The answer must be one number: how many lines in the records below contain the string "Approach".
>>>>
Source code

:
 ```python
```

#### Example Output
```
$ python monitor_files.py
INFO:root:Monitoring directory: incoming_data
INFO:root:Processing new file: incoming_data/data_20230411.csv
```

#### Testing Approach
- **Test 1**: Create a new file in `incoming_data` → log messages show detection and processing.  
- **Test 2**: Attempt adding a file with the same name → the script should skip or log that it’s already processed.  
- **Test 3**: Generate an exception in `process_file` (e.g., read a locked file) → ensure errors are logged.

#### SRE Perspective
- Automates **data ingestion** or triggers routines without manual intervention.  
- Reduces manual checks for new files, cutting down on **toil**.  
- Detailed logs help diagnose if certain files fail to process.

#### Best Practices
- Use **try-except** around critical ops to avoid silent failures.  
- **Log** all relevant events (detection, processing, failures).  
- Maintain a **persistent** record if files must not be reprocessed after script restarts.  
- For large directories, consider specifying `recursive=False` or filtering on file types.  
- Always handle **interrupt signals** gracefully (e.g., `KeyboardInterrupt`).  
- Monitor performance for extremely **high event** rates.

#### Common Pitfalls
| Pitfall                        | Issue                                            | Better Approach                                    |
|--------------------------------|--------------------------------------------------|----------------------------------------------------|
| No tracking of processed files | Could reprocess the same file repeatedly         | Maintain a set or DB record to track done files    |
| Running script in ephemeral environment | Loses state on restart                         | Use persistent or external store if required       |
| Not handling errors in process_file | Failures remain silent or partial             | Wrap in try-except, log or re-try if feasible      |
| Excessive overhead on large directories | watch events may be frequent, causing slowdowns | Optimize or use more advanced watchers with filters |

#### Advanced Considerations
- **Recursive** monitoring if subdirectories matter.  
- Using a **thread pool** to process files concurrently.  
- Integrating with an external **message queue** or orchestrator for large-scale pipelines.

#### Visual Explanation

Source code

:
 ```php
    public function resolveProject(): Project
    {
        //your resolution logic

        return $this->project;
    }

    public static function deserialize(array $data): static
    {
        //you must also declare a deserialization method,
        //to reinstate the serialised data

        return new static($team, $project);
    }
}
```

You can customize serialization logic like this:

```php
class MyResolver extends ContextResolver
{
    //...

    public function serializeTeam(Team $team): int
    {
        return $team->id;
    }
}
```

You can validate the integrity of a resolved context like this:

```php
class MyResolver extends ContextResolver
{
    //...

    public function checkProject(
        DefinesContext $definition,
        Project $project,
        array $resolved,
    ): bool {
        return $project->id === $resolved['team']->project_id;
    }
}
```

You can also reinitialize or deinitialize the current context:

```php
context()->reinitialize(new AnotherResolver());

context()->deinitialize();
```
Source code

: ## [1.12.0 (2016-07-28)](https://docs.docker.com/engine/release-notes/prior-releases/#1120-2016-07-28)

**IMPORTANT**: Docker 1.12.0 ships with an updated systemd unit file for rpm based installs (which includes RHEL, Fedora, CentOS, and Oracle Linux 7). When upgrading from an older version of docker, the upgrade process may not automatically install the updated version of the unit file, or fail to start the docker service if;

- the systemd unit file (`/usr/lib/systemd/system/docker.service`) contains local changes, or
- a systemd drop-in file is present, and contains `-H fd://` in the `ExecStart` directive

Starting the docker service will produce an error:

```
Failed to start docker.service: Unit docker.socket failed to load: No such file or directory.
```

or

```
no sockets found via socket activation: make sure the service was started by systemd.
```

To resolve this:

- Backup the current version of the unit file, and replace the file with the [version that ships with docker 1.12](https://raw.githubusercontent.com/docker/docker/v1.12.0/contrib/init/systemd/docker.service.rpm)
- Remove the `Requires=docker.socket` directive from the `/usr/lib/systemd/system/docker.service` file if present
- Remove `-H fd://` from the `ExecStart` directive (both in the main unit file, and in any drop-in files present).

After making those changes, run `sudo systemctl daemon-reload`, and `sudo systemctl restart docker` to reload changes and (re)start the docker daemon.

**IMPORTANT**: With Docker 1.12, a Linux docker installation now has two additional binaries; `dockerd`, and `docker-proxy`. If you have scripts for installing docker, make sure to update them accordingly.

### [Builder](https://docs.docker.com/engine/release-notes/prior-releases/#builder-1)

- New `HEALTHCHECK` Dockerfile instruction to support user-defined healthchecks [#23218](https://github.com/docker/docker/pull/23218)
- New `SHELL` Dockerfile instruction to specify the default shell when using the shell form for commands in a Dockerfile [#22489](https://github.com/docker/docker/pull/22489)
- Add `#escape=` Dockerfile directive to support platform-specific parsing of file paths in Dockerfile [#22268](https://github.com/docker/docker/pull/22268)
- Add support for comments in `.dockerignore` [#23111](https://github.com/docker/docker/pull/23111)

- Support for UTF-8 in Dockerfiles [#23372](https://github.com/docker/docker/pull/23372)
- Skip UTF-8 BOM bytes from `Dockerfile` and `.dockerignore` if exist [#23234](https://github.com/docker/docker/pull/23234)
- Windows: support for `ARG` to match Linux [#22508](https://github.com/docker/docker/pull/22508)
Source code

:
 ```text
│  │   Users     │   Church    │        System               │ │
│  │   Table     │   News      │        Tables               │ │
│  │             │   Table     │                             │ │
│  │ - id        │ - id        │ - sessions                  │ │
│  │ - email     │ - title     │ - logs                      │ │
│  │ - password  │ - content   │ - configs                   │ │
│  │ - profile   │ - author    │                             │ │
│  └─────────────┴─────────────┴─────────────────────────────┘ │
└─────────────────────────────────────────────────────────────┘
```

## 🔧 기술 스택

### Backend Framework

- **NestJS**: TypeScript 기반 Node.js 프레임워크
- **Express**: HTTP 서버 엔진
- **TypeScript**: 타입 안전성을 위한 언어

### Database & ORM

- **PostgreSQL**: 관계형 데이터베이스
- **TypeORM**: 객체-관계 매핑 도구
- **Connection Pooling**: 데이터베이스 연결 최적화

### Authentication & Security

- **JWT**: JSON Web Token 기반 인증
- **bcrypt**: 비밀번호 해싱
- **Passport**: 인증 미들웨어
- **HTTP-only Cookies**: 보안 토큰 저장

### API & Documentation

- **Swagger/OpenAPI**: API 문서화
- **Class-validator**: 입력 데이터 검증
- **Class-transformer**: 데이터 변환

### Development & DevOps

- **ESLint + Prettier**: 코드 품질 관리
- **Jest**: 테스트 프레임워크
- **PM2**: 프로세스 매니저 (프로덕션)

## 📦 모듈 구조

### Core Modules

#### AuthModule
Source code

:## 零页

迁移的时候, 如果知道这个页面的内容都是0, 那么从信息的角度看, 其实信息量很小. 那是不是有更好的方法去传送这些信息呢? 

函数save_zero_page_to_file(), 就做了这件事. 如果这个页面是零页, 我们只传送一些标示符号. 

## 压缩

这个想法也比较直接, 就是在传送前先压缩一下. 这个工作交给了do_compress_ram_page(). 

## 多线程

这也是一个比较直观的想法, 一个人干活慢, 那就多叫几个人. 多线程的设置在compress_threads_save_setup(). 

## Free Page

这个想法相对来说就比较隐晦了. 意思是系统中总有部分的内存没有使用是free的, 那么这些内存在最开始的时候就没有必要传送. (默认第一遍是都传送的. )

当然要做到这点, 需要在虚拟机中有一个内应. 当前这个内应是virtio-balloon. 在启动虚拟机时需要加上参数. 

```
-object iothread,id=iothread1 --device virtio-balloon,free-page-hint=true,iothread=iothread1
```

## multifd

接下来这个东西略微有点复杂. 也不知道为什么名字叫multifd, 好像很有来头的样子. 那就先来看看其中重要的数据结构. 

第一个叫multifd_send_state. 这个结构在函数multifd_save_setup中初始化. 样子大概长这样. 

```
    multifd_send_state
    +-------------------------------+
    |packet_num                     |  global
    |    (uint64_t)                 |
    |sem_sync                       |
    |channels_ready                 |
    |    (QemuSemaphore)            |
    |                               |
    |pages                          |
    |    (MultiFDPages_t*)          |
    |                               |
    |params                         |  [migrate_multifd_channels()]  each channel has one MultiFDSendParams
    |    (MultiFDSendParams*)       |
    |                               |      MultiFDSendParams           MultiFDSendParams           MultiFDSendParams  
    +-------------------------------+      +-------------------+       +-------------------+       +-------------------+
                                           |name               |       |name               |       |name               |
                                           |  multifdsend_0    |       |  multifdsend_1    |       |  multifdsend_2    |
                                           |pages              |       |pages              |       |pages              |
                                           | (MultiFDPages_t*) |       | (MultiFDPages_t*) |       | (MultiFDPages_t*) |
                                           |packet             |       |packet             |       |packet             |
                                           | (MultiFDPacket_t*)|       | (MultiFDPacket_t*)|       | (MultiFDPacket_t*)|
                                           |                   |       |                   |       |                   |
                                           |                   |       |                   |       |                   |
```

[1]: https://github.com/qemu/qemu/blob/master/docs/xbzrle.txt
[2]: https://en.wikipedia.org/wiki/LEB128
<<<<
Problem solution
2